Other suppliers competing for share in this space include NetApp, EMC and Dell, which recently acquired Ocarina (a compression/deduplication hybrid). Another technology that will compete in this market includes deduplication for primary storage offered by Permabit (see chart).

TechANGLE:

Historically compression was used against whole files, and had to be done asynchronously. THis measnt that writing or reading compressed data was very slow, and it was impossible to utilize for primary storage. The Random Access Compression Engine (RACE), Unified Protocol Manager (UPM) and the Monitoring Reporting Manager (MRM) together form the IBM Real-time Compression product offering. As indicated above, this will become a fundamental integrated feature of all IBM’s storage offerings, and IBM is aggressively driving this adoption. With the advent of faster processors and the Storewiz RACE algorithms, compression can now be applied in-line for primary storage with little or no performance impact. As a result the cost of storage is significantly reduced .

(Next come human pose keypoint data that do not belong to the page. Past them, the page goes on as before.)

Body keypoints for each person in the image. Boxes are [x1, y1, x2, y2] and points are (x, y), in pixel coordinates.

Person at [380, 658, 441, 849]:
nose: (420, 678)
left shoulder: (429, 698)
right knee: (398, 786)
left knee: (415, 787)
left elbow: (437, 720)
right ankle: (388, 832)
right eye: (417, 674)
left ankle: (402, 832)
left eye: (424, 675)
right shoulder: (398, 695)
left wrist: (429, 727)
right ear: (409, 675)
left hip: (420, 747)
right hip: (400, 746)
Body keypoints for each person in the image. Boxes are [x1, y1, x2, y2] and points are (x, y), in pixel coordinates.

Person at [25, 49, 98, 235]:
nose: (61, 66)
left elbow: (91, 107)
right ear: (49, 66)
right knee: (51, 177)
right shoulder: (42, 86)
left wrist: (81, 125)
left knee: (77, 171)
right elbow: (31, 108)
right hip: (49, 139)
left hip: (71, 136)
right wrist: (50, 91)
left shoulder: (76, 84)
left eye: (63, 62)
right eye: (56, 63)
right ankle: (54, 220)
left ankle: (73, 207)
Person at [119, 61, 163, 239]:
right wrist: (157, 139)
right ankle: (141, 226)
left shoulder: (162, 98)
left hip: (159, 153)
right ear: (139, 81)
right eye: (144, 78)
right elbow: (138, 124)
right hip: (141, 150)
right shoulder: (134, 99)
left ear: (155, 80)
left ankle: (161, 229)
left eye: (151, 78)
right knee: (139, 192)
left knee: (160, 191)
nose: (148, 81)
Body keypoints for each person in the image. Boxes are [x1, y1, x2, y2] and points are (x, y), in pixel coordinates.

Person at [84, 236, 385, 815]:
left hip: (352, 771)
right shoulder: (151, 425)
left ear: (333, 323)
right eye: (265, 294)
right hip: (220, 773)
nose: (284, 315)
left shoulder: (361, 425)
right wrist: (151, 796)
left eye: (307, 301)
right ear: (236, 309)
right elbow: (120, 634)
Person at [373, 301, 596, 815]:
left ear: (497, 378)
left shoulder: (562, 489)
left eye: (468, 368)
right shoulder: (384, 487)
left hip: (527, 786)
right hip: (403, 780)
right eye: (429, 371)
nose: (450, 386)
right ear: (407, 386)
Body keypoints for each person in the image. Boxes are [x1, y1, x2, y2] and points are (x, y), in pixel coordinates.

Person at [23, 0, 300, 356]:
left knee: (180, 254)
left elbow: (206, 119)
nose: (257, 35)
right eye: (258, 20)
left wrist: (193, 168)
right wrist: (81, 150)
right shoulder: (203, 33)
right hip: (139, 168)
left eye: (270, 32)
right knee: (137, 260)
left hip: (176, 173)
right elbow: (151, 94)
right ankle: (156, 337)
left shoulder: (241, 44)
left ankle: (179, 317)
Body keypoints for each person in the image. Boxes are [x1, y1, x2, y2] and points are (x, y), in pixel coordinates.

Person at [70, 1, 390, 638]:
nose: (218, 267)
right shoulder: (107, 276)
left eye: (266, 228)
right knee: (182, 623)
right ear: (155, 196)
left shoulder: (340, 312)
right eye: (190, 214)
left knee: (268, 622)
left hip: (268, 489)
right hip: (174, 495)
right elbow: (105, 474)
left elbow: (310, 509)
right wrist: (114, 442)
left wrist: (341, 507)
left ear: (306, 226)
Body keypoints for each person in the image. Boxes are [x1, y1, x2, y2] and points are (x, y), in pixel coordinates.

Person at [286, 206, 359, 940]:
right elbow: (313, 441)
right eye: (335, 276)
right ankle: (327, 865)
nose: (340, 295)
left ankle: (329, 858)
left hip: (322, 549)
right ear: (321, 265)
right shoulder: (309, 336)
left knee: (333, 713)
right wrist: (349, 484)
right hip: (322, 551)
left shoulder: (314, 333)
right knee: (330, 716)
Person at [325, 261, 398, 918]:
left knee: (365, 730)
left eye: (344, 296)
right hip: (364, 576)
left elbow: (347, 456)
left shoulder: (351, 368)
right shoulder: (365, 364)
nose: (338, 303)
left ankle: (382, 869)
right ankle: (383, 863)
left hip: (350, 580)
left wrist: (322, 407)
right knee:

Another technology that is complementary to compression is de-duplication, which has been historically used in backup, but has now moved into the real-time world, (e.g., Permabit’s Albireo technology). De-duplication removes identical pieces of data from the storage. Compression and de-duplication are additive technologies.

SocialANGLE:

Currently big data is chewing through storage resources at an alarming rate.  Consider this: a 12 year-old boy with his high-definition video cell phone is creating more data in a month than the bank of New York created in the whole of 1995. A new generation of storage administrators will be deploying this leading edge technology to help reduce the cost and improve the efficiency of storage, as users and consumers demand real-time access to data.